15. As regards the second part of the right, namely, the right to minister to the needs of the bathing public and to receive alms and gifts from it in consideration of the services to be rendered by them, there can be no doubt that the bathing public has a right to go to the ghat to bathe and perform spiritual ablutions and to take to the ghat persons who may help it in proper performance of spiritual ablutions and accompanying ceremonies. The defendants and other ghatias have been ministering to the needs of the bathing public and helping it not only in the proper performance of the ablutions and ceremonies, but also in different other manners. The plaintiff has no right to interfere with the right of the public of being served by the ghatias. The ghatias themselves as members of the public also have a right to enter upon the ghat and to use it. In stopping the defendants from going to the ghat to minister to the needs of the bathing public, the plaintiff would be interfering with the rights of the bathing public which it has under the dedication, and has enjoyed ever since the construction and dedication of the ghat. The plaintiff has no right to interfere with the defendants' receiving alms or gifts from the public which the public may give to the defendants in remuneration of their services. The matter of receiving alms or gifts does not interfere in any way with the rights of the plaintiff in respect of the ghat. It is a matter purely personal between the public and the defendants, and so long as the defendants do not do any act which may amount to or cause nuisance at the ghat, the plaintiff has no right to interfere with the defendants. The plaintiff is therefore not entitled to any injunction against the defendants preventing them from acting as ghatias on the ghat and in the course of attending to the pilgrims either standing on the ghat, remaining there or sitting at the ghat or to any decree of ejectment against them. But the defendants, as already stated, have no right of exclusive possession over any portion of the ghat, to put any takhts and fix canopies or railings by digging holes in the pavement.
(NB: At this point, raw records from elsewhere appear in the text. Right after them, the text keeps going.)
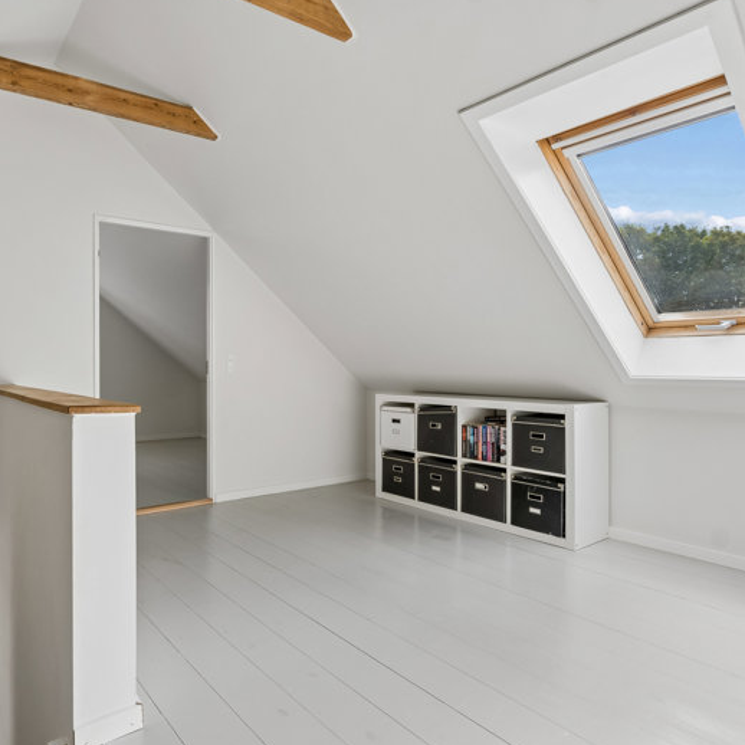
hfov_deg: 69.5
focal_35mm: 22
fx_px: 527
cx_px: 286
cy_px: 375
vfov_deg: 70.5
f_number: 8
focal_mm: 11
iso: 200
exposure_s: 1/200
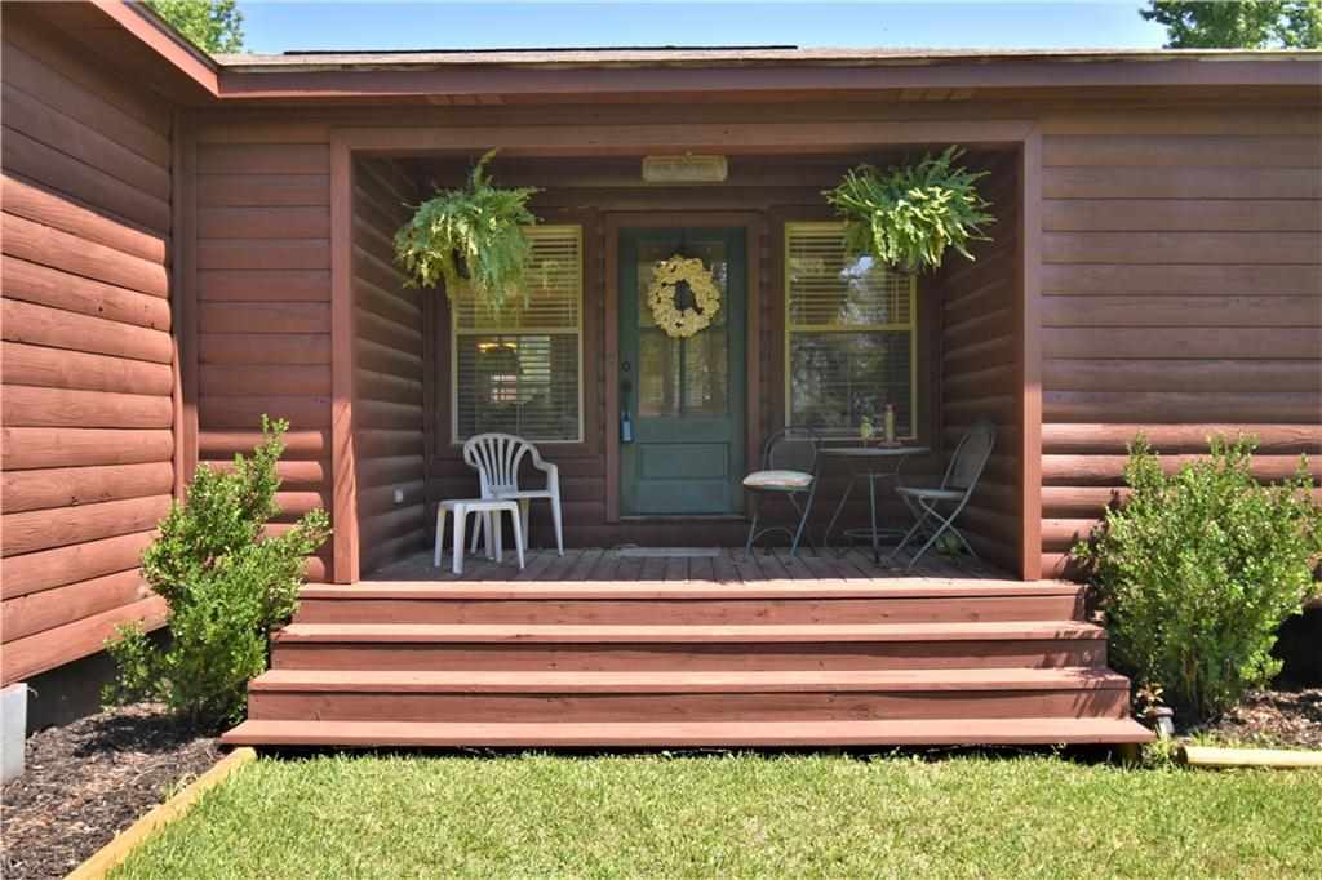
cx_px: 661
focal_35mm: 30
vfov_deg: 43.6
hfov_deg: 61.9
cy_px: 440
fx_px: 1101
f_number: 7.1
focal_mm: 20
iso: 100
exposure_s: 1/200
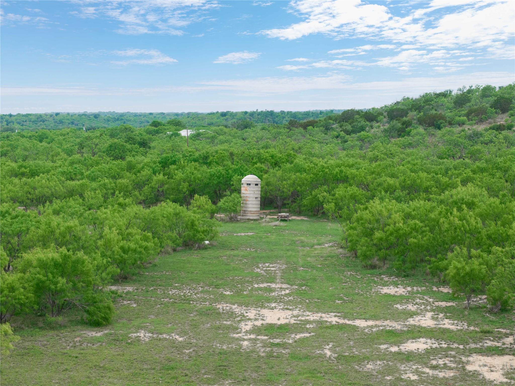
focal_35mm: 70
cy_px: 193
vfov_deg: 21.0
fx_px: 1041
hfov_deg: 27.8
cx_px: 258
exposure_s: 1/400
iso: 110
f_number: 2.8
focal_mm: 19.35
16. As already stated, plaintiff is not the absolute owner of the ghat and is not entitled to a declaration of an absolute proprietary title in the ghat. The plaintiff is entitled only to a decree for removal of the railings from pier 'A' and of planks, fire-hearths, earth-mounds, canopies, bamboo poles and any other articles and obstruction which may be found to have been placed by the defendants on any part of the said ghat; but not to a decree of ejectment against the defendants or to any permanent injunction restraining them from using the ghat as ghatias or sitting on the ghat while carrying on their profession of ghatias, and we order accordingly. Parties will bear their own costs throughout.